• _What you have to do_: Reproduce the entries below exactly, but only from the line containing "with DAB (3,3'-diaminobenzidine)" to the line containing "image of neoplastic", inclusive.

>>>>>

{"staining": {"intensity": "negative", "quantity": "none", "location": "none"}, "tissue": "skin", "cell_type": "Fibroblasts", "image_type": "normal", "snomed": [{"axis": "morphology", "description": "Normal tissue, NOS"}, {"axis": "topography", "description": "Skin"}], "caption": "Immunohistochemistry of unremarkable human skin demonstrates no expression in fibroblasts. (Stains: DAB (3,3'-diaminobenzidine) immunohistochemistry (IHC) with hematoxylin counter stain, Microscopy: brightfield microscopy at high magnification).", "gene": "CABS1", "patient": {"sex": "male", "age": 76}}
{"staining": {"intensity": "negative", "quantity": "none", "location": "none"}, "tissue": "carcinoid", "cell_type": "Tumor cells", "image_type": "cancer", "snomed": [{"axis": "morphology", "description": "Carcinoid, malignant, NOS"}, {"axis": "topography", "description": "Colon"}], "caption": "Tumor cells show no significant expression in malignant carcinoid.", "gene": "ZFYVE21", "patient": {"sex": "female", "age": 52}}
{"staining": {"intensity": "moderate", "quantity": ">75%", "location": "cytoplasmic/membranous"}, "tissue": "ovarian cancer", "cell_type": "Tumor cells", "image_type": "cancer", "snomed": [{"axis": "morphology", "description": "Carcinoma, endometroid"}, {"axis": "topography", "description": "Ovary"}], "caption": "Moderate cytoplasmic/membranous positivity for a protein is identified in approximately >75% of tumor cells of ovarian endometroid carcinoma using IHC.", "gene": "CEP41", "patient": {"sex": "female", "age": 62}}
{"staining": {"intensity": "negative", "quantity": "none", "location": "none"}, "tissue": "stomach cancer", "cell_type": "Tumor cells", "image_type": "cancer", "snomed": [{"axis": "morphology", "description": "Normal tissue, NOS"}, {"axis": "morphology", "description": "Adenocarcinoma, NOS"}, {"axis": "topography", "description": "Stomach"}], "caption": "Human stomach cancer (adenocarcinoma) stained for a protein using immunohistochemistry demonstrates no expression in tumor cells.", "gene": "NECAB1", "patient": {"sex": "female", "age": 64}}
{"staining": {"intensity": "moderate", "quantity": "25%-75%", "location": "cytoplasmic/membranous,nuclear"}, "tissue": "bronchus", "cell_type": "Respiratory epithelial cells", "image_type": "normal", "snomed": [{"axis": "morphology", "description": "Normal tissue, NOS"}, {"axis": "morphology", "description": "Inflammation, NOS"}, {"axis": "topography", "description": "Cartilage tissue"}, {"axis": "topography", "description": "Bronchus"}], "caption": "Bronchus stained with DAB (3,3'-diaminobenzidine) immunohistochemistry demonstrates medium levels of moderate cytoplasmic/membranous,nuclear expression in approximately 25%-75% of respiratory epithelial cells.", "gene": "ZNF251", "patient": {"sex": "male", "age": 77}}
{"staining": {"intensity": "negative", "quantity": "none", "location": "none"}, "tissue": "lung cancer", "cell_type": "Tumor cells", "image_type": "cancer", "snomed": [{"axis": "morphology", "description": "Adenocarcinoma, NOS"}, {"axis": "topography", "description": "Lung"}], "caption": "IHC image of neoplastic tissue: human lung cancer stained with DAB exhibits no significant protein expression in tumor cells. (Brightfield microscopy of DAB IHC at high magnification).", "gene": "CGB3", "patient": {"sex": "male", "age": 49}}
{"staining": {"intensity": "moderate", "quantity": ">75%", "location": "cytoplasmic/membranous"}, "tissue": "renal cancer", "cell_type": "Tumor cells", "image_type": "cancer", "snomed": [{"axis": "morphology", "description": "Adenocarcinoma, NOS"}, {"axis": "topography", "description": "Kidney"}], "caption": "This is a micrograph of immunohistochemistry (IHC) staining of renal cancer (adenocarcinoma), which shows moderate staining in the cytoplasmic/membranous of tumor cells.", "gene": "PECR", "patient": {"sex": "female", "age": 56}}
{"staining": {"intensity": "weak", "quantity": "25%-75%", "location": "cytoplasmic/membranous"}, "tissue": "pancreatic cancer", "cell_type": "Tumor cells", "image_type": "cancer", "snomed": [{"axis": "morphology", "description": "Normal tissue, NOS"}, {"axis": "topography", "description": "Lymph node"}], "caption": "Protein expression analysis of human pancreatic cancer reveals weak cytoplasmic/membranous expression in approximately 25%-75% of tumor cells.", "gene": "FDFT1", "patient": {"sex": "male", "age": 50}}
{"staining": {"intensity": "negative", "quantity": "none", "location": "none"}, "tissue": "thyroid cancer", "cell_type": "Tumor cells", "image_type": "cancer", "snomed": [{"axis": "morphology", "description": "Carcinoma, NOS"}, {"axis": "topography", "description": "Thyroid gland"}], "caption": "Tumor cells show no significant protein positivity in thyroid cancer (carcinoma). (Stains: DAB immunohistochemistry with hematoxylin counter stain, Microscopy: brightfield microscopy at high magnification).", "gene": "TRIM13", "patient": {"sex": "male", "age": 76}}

<<<<<

• _Written reply_:
{"staining": {"intensity": "moderate", "quantity": "25%-75%", "location": "cytoplasmic/membranous,nuclear"}, "tissue": "bronchus", "cell_type": "Respiratory epithelial cells", "image_type": "normal", "snomed": [{"axis": "morphology", "description": "Normal tissue, NOS"}, {"axis": "morphology", "description": "Inflammation, NOS"}, {"axis": "topography", "description": "Cartilage tissue"}, {"axis": "topography", "description": "Bronchus"}], "caption": "Bronchus stained with DAB (3,3'-diaminobenzidine) immunohistochemistry demonstrates medium levels of moderate cytoplasmic/membranous,nuclear expression in approximately 25%-75% of respiratory epithelial cells.", "gene": "ZNF251", "patient": {"sex": "male", "age": 77}}
{"staining": {"intensity": "negative", "quantity": "none", "location": "none"}, "tissue": "lung cancer", "cell_type": "Tumor cells", "image_type": "cancer", "snomed": [{"axis": "morphology", "description": "Adenocarcinoma, NOS"}, {"axis": "topography", "description": "Lung"}], "caption": "IHC image of neoplastic tissue: human lung cancer stained with DAB exhibits no significant protein expression in tumor cells. (Brightfield microscopy of DAB IHC at high magnification).", "gene": "CGB3", "patient": {"sex": "male", "age": 49}}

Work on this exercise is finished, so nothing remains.